Icahn Moves on Caesars

After buying a pile of Caesars Entertainment stock, corporate raider Carl Icahn wants the gaming giant to put itself up for sale to boost its value. With little choice, Caesars says it will “carefully evaluate” his wishes.

Billionaire corporate raider Carl Icahn has joined an expanding group of activist investors who believe their Caesars Entertainment stock is undervalued and that the company needs new ownership to redress that.

Caesars has been under pressure from investors to do something dramatic since it exited a lengthy Chapter 11 reorganization in October 2017—the result of a previous sale, ironically enough—a leveraged buyout that saddled the company with tens of billions of dollars of debt.

Despite Caesars’ size and diversity—more than 40 casinos in 13 states, the World Series of Poker, a megaresort under development in South Korea—the stock has never recovered. Last summer and fall, it dropped below $6. It was around that time that the company rejected an offer from billionaire restaurateur and reality TV star Tilman Fertitta to merge with his Golden Nugget casino chain in a reverse buyout valued at $13 a share that would have put him in control of the combined companies. It was also at that time that CEO Mark Frissora tendered his resignation. Reports are that Fertitta, who owns around 1 percent of the stock, is still interested in a combination.

The stock has since traded above $9, and Icahn has snapped up a 9.78 percent stake at those prices. According to news reports, he has financial exposure to another 10.7 percent through a financial swap.

The 83-year-old financier has owned several casinos and casino companies in the past. By all accounts, though, he is not interested in adding Caesars to the list. Rather, the company needs “new thought, new leadership and new strategies,” as he put it in a regulatory filing announcing his stake.

“The board should conduct a strategic process to comprehensively assess the best path forward for Caesars, and we believe that shareholder value might be best served, and enhanced, by selling the company,” he said.

In the meantime, he wants the company to drop its search for a replacement for Frissora, who has agreed to say on through April. He also wants a seat on the board of directors.

Caesars responded that it “remains open to all reasonable alternatives to enhance value for Caesars’ stockholders and has and will continue to evaluate strategic alternatives presented.”

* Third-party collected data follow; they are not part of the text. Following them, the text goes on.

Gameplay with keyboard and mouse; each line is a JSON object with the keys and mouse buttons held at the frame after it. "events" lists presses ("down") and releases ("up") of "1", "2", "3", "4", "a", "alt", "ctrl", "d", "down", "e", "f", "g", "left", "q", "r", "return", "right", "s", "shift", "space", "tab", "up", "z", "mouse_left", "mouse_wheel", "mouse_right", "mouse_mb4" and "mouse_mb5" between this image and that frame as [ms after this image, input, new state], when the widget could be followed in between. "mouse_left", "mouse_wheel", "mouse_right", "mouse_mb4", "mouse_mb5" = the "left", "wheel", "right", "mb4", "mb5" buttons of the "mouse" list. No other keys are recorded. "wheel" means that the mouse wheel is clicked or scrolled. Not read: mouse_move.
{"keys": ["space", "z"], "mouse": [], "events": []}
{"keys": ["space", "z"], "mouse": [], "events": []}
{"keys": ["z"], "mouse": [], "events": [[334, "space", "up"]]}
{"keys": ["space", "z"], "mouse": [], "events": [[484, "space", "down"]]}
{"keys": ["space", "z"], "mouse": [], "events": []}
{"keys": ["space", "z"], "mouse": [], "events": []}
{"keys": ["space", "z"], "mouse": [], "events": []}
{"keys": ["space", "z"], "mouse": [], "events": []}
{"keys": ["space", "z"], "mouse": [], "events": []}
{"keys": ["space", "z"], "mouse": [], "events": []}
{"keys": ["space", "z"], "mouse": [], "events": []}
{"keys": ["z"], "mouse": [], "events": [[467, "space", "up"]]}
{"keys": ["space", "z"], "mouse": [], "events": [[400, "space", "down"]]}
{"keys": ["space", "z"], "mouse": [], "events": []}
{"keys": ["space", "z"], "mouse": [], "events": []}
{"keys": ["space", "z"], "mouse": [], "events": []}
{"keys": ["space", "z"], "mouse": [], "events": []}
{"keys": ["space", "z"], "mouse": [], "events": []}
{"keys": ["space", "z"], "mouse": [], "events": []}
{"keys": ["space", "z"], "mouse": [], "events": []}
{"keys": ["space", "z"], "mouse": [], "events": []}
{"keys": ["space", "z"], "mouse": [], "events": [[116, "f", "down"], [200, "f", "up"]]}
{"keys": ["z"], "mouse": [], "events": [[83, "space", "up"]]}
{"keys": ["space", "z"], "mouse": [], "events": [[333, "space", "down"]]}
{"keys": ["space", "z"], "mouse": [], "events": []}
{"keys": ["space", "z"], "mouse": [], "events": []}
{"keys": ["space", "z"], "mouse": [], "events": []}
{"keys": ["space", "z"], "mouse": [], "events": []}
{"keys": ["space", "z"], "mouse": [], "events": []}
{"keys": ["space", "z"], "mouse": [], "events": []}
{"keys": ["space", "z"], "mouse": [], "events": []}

It added, “The board and management have engaged in discussions with Mr. Icahn and expect to continue a constructive dialogue. The company intends to carefully evaluate Mr. Icahn’s suggestions, including his request for board representation.”

News of Icahn’s investment bumped the stock 6 percent, suggesting that Wall Street likes the idea of a sale. Effecting one, though, given Caesars’ size, could prove a regulatory and antitrust nightmare.

Recent deals, such as Penn National Gaming’s acquisition of regional casino rival Pinnacle Entertainment, needed a third party—Boyd Gaming, which bought four Pinnacle casinos—to pass Federal Trade Commission review. Penn National will emerge from the acquisition with 42 casinos in 19 states.

As for Las Vegas-based Boyd, it now operates 29 casinos in 10 states, 12 of which are in Nevada. Reno-based Eldorado Resorts, another major acquirer, has 27 casinos in 13 states.

The Caesars portfolio includes nine casinos in or around the Las Vegas Strip, which means MGM Resorts International, which operates 10 Strip resorts and owns 50 percent of the CityCenter resort complex, is likely out of the picture.